I could write for hours about my various festival experiences. They were wonderful times and I made lots of wonderful friends. Despite having similar people doing each year, the dynamic would actually change. For my first one we all played the game “Werewolves”, otherwise known as Mafia, religiously. We never had a room quite big enough to fit everyone, but we did our best and squeezed everyone in. I don’t think I was ever chosen to be the mobster/werewolf, which is nice cos it always puts me of edge. The next year saw me buying the boardgame Zombicide, and nearly everyone becoming fascinated with it. It became so popular I had to take reservations for each nightly game - some people would even try and get to me as early as they could, almost bothering me at breakfast. Sometimes I wouldn’t even be able to play and simply became games master which was never quite as fun, but I had to do it as I can get very protective over my board games. We even made extra silly characters, including the notorious Reverend Green, who had the power to do something very unsightly whilst both alive and undead. Ultimately it didn’t matter which year it was there were always friendly faces and people to talk to. One particular veteran always had her door open and a desk covered in bottles of whisky. It was wonderful! The locals might have thought us odd, and even tried to run us over with the bikes on occasion, but we had our brilliant little eccentric community, and we loved it.

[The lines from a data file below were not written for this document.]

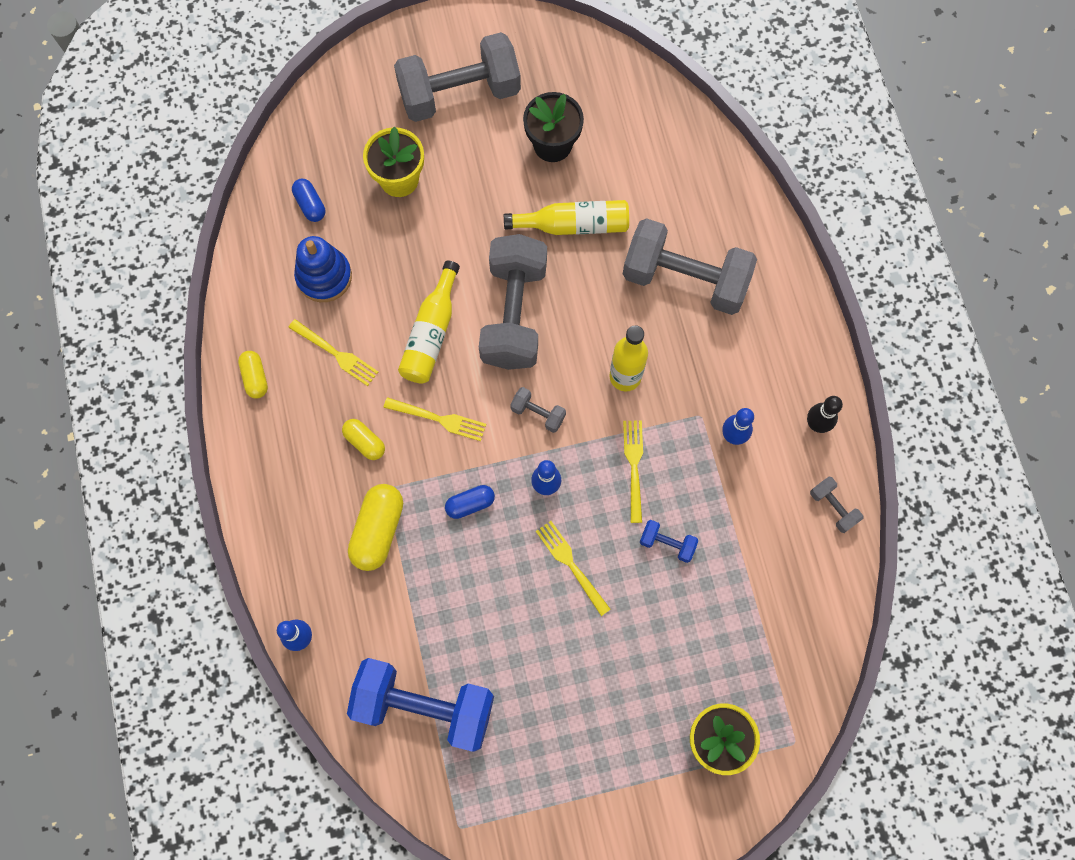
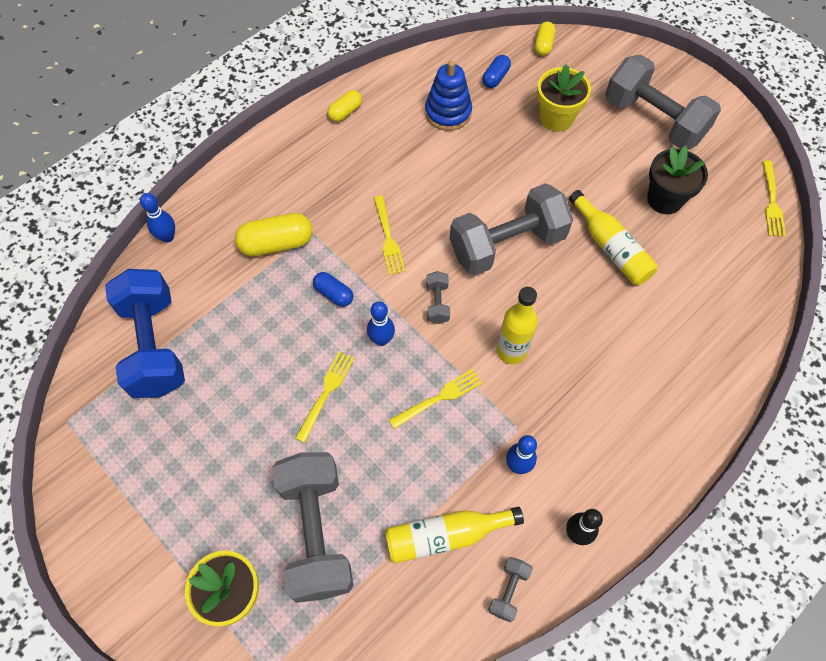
camera: 60 degrees right, 10 degrees down
(336, 354) = (395, 149): yellow fork -> yellow fork (772, 202)
(365, 442) = (339, 200): yellow capsule -> yellow capsule (543, 45)
(431, 333) = (452, 199): yellow bottle -> yellow bottle (445, 536)
(667, 543) = (388, 459): blue dumbbell -> none
(685, 279) = (629, 353): grey dumbbell -> grey dumbbell (316, 532)

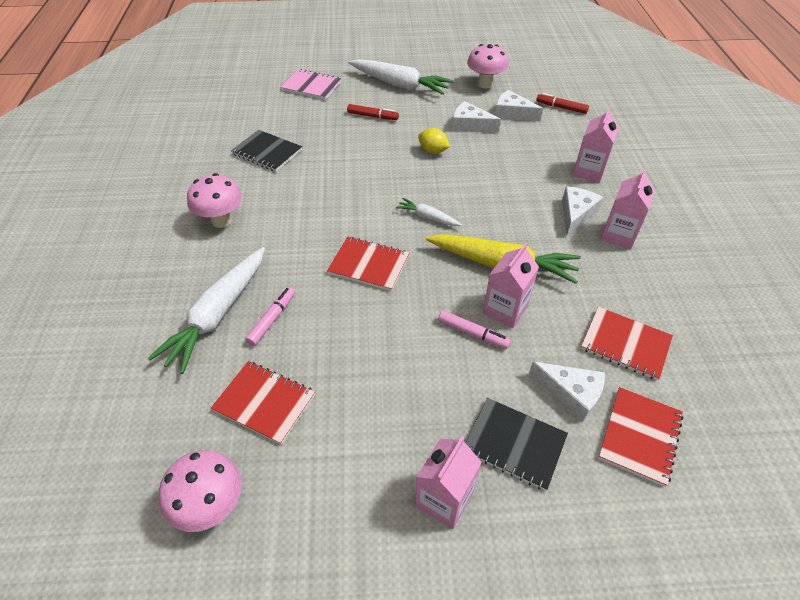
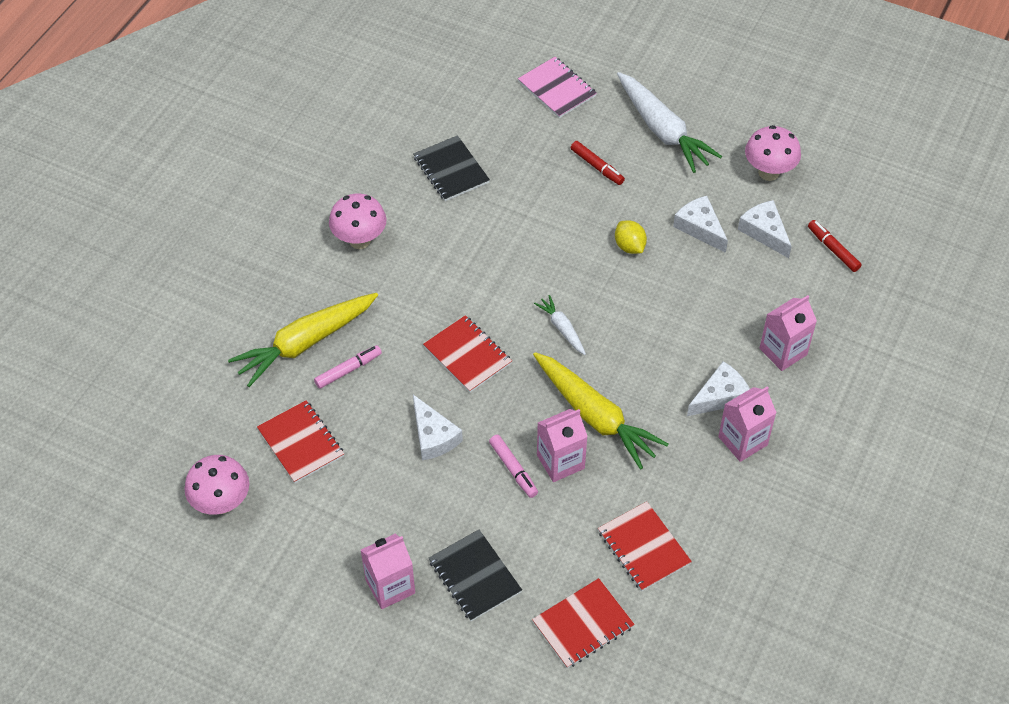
camera: 30 degrees right, 5 degrees up
(218, 315) = (305, 343): white carrot -> yellow carrot
(571, 393) = (556, 563): white cheese -> white cheese (433, 436)

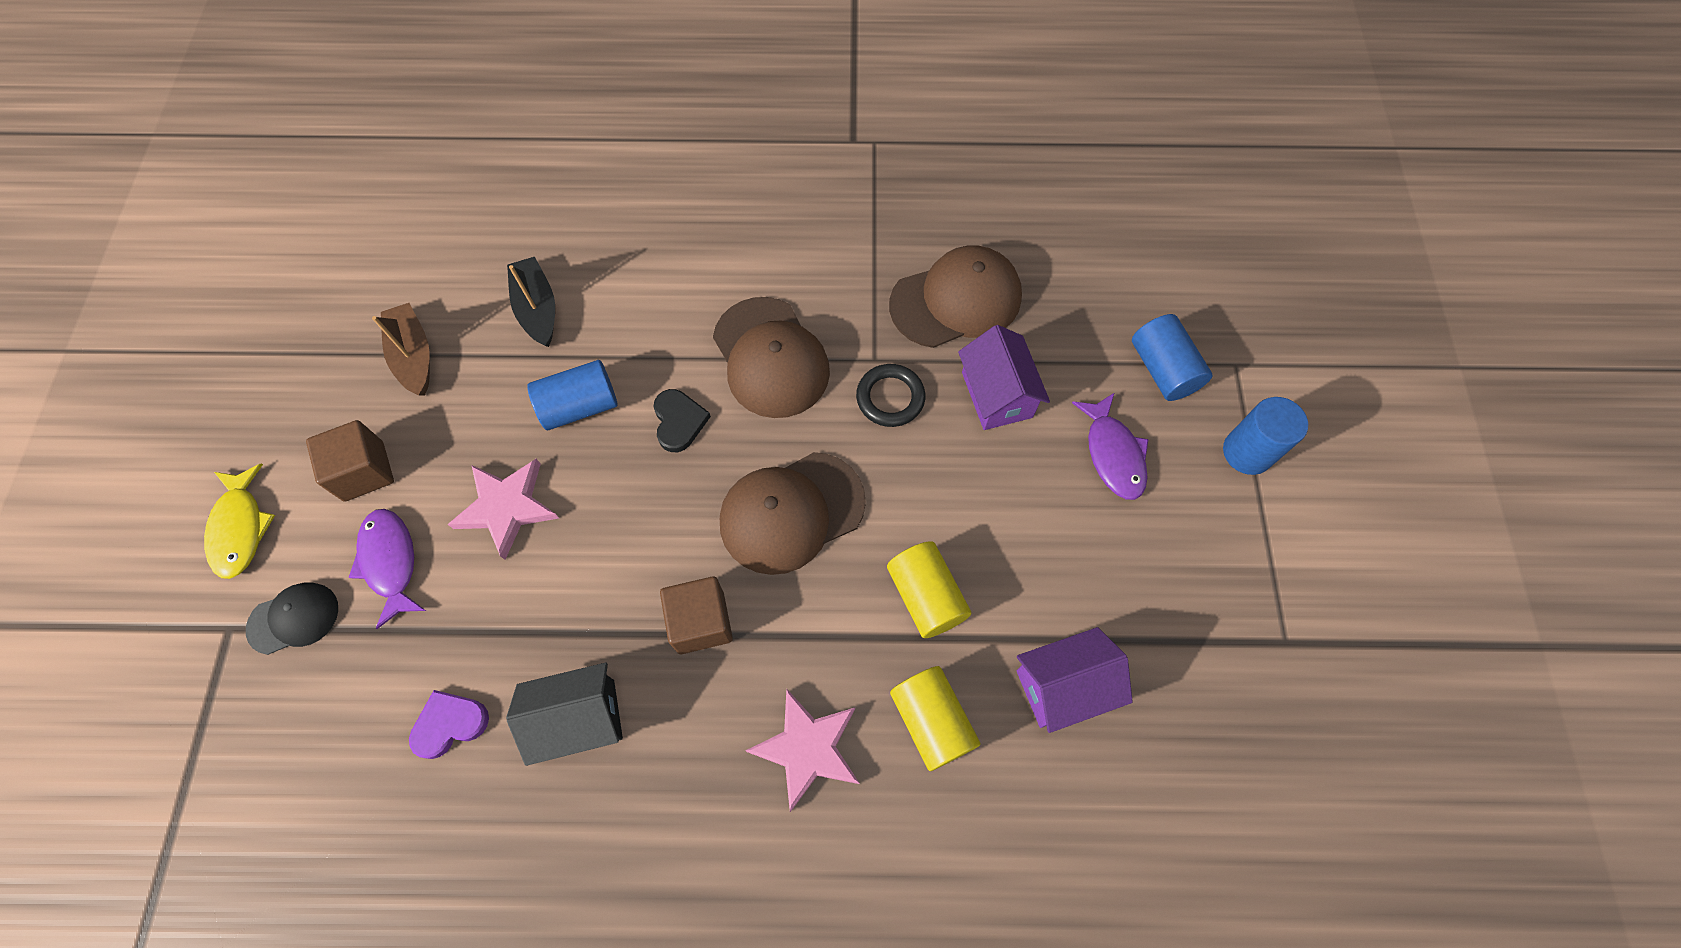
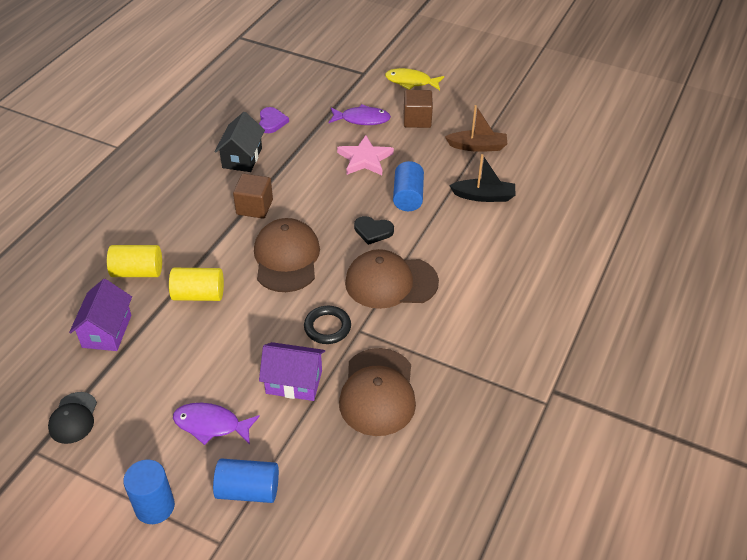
camera: 115 degrees right, 20 degrees down
(294, 618) = (355, 90): black cap -> black cap (73, 418)
(807, 748) = (165, 224): pink star -> none

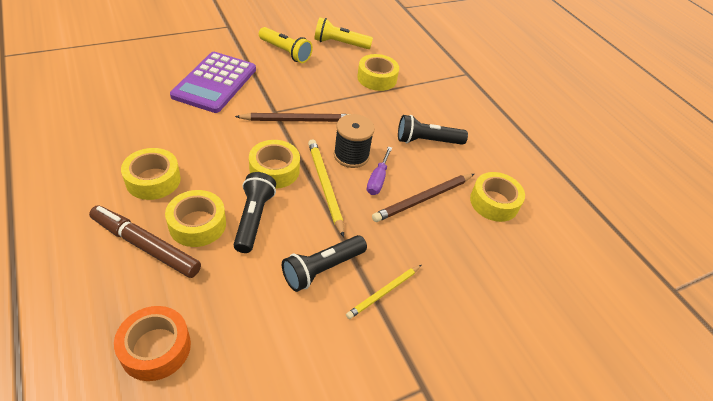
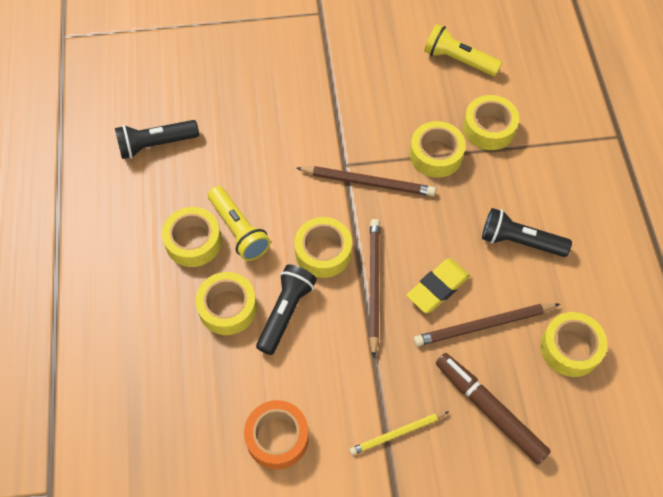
camera: 25 degrees right, 15 degrees up
(146, 246) = (174, 323): brown marker -> brown marker (489, 410)
(156, 348) = (165, 437): orange tape -> orange tape (277, 437)
(215, 82) = (285, 109): purple calculator -> none
(285, 52) = (382, 67): yellow flashlight -> yellow flashlight (239, 230)
(322, 269) = (341, 390): black flashlight -> black flashlight (156, 144)
(325, 186) = (373, 285): yellow pencil -> brown pencil
(344, 97) = (436, 155): none -> yellow tape
(351, 155) = (417, 247): black spool -> none
(377, 180) = (438, 288): purple screwdriver -> yellow eraser

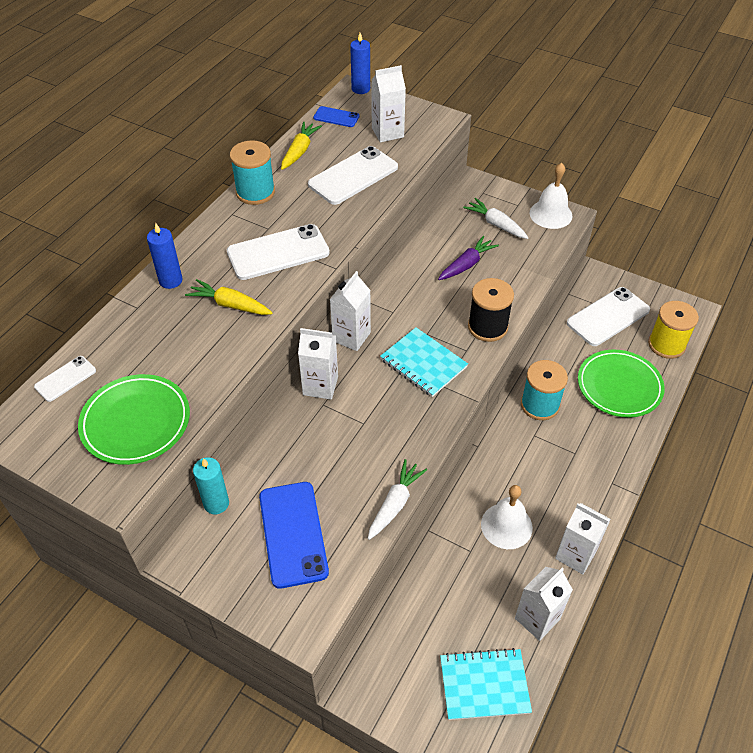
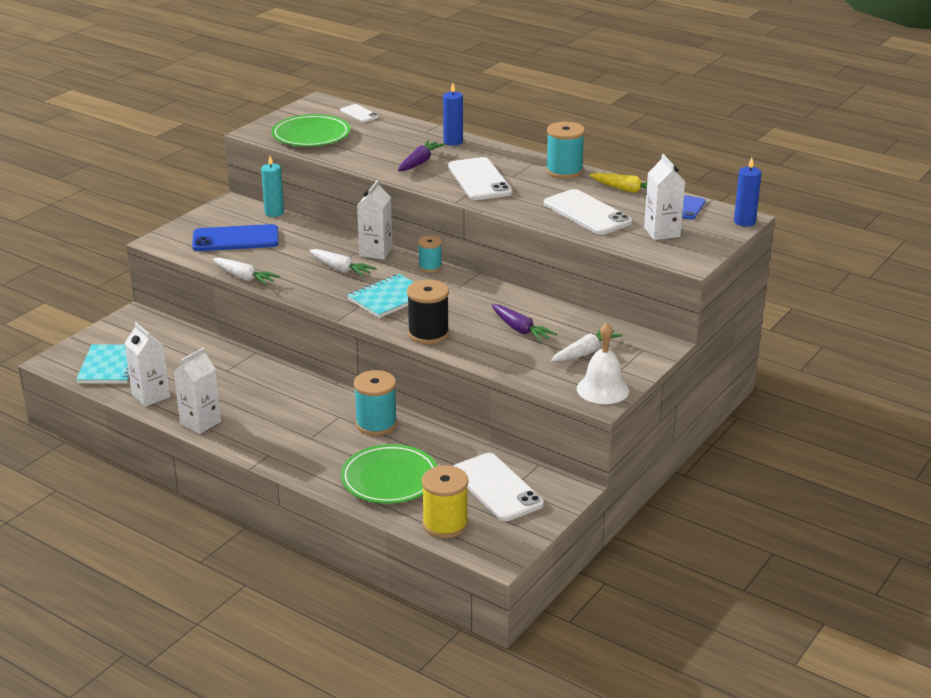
camera: 95 degrees right, 20 degrees down
(230, 305) = (419, 162): yellow carrot -> purple carrot
(351, 337) = (430, 267): white carton -> turquoise spool
(364, 412) = (341, 269): none -> white carrot
(506, 526) = (244, 390): white bell -> none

But where am I going with this blog entry? Well for a start I guess I am sharing a special memory with you. Giving you a glimpse of an important part of both mine and Beth’s lives. She loved coming to visit me – she always waited in the same spot when she arrived during show time. I would sneak off at a quiet point to give her a quick kiss too. I guess I am also encouraging you to go out and watch some Shakespeare though. Good stuff mind, as I must admit there is a lot of rubbish out there. When you find the good ones though, it’s like striking gold. The bard’s work, as you can imagine, has influenced my work greatly. There are references all through my books, especially in book 2 of my Edimor series. The Dramatimancers are hugely influenced by Shakespearean acting too, especially of the sort that Lawrence Olivier would perform. It’s hammy and terrible (I know I’m a heathen), but it is also wonderfully odd and enjoyable. I’m sounding like a broken record but Shakespeare is good writing, and it’s no surprise that it not only influences me, but many others with their work.

Finally of course I must mention with the pandemic bringing things to a halt all over the world, the arts have suffered a lot, and as I said earlier CSF 2020 has been cancelled. Much like many other groups and theatres it has been put in a difficult position. I am confident it will survive and reappear next year, but there is always that chance, however slim, that it won’t and it would be tragedy if after so many years the festival finally came to an end. If you would like to help keep this brilliant group alive click the link below and donate a few quid.

Every little bit would help in these uncertain times. Also go out and help your other arty friends and your local theatres – a lot of them are feeling very worried about their futures. The world of British theatre and arts has been underappreciated by the current government and there is a very real chance that this pandemic could destroy and/or cripple it for years to come. If we keep them alive who knows, in 2021 I may even reappear in those Cambridge gardens once again, performing my little heart out in whatever weather. I might even be playing Iago (not the parrot of course), but if I do you’ll certainly hear about it on here – you could always come watch too!

With that it's bye for now, I will be back soon.